[ASSIGNMENT]
A complete answer lists every line of the entries below where the string "Glandular" appears.

[RECORD EXCERPTS]
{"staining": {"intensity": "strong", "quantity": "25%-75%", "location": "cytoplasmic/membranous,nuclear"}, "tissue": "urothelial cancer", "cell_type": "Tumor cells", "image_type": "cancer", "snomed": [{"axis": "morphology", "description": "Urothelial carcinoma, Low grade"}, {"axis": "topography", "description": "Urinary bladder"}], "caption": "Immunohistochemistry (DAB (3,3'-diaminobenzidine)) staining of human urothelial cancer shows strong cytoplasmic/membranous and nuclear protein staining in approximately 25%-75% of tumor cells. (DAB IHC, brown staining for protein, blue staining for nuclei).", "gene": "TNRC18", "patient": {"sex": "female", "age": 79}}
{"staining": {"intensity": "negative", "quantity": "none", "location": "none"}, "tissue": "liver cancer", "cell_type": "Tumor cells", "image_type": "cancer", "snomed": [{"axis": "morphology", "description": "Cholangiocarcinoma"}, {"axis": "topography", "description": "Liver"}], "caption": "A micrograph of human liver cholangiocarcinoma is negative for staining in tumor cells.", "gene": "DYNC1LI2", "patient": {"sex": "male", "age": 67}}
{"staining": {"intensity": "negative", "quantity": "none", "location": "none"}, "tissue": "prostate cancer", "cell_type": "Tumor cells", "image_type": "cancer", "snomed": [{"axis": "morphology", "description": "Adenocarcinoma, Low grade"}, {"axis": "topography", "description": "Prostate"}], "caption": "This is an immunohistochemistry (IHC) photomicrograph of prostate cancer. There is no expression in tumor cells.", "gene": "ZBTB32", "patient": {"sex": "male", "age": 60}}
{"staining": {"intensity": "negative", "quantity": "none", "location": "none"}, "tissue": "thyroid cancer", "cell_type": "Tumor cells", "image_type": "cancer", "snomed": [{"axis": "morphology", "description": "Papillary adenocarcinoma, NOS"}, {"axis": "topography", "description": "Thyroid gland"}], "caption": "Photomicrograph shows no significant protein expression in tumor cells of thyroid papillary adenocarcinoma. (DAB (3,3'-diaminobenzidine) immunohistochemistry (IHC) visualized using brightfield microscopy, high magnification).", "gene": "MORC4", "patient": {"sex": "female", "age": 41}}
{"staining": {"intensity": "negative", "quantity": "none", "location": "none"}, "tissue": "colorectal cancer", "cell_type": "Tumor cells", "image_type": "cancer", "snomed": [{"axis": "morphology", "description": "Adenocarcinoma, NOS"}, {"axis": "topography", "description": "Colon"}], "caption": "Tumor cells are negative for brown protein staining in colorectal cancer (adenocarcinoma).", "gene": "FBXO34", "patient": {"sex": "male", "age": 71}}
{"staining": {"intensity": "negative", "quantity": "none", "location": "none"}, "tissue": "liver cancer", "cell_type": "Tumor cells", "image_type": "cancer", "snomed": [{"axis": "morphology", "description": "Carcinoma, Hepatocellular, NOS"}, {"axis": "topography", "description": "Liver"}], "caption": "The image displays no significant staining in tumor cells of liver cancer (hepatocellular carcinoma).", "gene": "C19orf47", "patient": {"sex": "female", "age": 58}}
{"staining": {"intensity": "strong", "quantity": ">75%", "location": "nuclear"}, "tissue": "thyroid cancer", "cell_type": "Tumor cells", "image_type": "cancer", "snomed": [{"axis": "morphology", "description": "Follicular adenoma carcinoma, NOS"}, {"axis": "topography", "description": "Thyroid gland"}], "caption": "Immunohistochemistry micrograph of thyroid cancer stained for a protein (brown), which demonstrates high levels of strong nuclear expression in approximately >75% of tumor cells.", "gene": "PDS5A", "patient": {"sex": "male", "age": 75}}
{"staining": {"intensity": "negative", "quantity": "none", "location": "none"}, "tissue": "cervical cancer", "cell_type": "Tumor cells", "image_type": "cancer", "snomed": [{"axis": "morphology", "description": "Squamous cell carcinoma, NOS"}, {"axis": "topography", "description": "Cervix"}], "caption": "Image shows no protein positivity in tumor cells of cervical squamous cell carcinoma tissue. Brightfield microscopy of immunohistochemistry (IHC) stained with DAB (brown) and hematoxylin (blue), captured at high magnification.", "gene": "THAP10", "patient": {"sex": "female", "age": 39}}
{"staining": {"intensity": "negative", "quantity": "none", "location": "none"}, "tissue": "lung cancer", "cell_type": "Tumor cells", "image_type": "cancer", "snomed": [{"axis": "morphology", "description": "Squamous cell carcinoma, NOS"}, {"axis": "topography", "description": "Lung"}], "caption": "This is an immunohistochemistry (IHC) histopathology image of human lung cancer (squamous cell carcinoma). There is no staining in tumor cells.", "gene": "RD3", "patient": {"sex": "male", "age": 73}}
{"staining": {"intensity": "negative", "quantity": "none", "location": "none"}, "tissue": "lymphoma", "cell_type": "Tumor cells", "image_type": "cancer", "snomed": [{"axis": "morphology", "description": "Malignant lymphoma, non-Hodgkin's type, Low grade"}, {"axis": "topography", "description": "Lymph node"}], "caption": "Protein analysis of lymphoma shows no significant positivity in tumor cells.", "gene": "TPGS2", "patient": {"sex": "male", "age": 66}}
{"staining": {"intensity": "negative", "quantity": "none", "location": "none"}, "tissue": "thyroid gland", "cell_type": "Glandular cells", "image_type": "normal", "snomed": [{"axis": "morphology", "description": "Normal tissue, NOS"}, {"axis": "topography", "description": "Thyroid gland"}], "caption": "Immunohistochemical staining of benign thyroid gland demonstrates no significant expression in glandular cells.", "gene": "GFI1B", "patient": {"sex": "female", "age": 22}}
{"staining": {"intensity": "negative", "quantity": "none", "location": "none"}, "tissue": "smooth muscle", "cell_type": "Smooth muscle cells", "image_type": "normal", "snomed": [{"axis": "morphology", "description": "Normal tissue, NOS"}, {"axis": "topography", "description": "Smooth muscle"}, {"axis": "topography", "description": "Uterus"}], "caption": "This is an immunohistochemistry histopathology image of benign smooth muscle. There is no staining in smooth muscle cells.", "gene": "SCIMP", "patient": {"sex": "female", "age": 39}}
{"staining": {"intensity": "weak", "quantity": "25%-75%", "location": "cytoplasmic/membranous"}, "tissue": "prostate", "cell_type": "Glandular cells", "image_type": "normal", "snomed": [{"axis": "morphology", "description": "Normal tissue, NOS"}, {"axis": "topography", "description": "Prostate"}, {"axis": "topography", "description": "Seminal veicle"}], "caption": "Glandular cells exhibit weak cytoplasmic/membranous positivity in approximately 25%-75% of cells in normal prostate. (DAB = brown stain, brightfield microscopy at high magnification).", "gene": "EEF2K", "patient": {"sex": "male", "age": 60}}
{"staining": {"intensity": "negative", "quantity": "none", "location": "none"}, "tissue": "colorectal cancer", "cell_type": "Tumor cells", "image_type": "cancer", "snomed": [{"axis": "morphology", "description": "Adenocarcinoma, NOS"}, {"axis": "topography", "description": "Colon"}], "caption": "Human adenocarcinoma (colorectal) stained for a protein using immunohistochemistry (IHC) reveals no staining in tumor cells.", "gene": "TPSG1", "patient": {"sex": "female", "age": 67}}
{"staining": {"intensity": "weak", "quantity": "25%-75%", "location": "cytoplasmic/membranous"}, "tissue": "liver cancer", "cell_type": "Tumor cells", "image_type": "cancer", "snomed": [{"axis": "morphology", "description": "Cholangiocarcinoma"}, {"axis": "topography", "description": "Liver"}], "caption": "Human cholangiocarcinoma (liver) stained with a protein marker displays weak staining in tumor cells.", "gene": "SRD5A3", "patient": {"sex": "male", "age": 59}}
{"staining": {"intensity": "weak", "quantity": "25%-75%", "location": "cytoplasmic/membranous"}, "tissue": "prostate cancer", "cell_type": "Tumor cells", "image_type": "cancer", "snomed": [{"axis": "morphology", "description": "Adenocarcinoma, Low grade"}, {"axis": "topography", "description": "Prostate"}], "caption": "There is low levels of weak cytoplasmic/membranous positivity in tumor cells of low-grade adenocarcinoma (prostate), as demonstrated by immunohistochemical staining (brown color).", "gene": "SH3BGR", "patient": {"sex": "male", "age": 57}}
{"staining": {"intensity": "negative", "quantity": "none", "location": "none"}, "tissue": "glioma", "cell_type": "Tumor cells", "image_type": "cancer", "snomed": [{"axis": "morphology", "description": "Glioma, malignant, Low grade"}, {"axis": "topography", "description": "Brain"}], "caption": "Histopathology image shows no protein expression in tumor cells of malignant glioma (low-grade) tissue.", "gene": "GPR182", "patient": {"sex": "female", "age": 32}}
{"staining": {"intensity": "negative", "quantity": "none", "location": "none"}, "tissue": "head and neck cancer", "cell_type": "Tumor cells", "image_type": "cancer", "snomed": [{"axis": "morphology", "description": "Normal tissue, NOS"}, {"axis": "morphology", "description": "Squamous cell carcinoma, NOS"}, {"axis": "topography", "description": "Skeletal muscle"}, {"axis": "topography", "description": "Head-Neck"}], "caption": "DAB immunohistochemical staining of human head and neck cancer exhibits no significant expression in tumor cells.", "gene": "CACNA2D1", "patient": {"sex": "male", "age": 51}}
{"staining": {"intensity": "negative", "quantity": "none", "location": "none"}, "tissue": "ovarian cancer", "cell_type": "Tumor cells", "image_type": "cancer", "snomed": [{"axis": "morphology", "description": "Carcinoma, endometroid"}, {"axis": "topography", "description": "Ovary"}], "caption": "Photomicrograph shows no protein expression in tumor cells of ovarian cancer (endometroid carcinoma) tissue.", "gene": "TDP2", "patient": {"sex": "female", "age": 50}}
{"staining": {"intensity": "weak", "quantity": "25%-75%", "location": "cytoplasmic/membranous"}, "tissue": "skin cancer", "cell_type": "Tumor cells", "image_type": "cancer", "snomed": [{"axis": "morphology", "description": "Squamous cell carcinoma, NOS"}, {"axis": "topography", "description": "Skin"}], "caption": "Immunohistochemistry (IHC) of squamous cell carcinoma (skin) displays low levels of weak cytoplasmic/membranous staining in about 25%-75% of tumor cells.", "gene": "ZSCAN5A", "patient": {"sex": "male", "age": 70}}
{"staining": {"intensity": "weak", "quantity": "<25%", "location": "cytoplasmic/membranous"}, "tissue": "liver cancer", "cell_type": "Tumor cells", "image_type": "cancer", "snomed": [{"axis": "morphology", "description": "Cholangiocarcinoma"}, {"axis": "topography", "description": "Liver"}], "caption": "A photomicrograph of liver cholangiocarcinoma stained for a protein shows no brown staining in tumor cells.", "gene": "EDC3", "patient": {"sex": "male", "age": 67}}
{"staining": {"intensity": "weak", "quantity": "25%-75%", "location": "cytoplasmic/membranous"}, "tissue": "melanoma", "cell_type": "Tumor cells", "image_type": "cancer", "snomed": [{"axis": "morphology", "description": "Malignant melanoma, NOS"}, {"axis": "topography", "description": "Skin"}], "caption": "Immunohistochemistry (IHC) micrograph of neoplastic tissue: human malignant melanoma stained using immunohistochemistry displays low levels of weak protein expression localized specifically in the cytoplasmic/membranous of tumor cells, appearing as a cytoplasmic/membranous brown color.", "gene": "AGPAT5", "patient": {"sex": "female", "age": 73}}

[RESPONSE AREA]
{"staining": {"intensity": "negative", "quantity": "none", "location": "none"}, "tissue": "thyroid gland", "cell_type": "Glandular cells", "image_type": "normal", "snomed": [{"axis": "morphology", "description": "Normal tissue, NOS"}, {"axis": "topography", "description": "Thyroid gland"}], "caption": "Immunohistochemical staining of benign thyroid gland demonstrates no significant expression in glandular cells.", "gene": "GFI1B", "patient": {"sex": "female", "age": 22}}
{"staining": {"intensity": "weak", "quantity": "25%-75%", "location": "cytoplasmic/membranous"}, "tissue": "prostate", "cell_type": "Glandular cells", "image_type": "normal", "snomed": [{"axis": "morphology", "description": "Normal tissue, NOS"}, {"axis": "topography", "description": "Prostate"}, {"axis": "topography", "description": "Seminal veicle"}], "caption": "Glandular cells exhibit weak cytoplasmic/membranous positivity in approximately 25%-75% of cells in normal prostate. (DAB = brown stain, brightfield microscopy at high magnification).", "gene": "EEF2K", "patient": {"sex": "male", "age": 60}}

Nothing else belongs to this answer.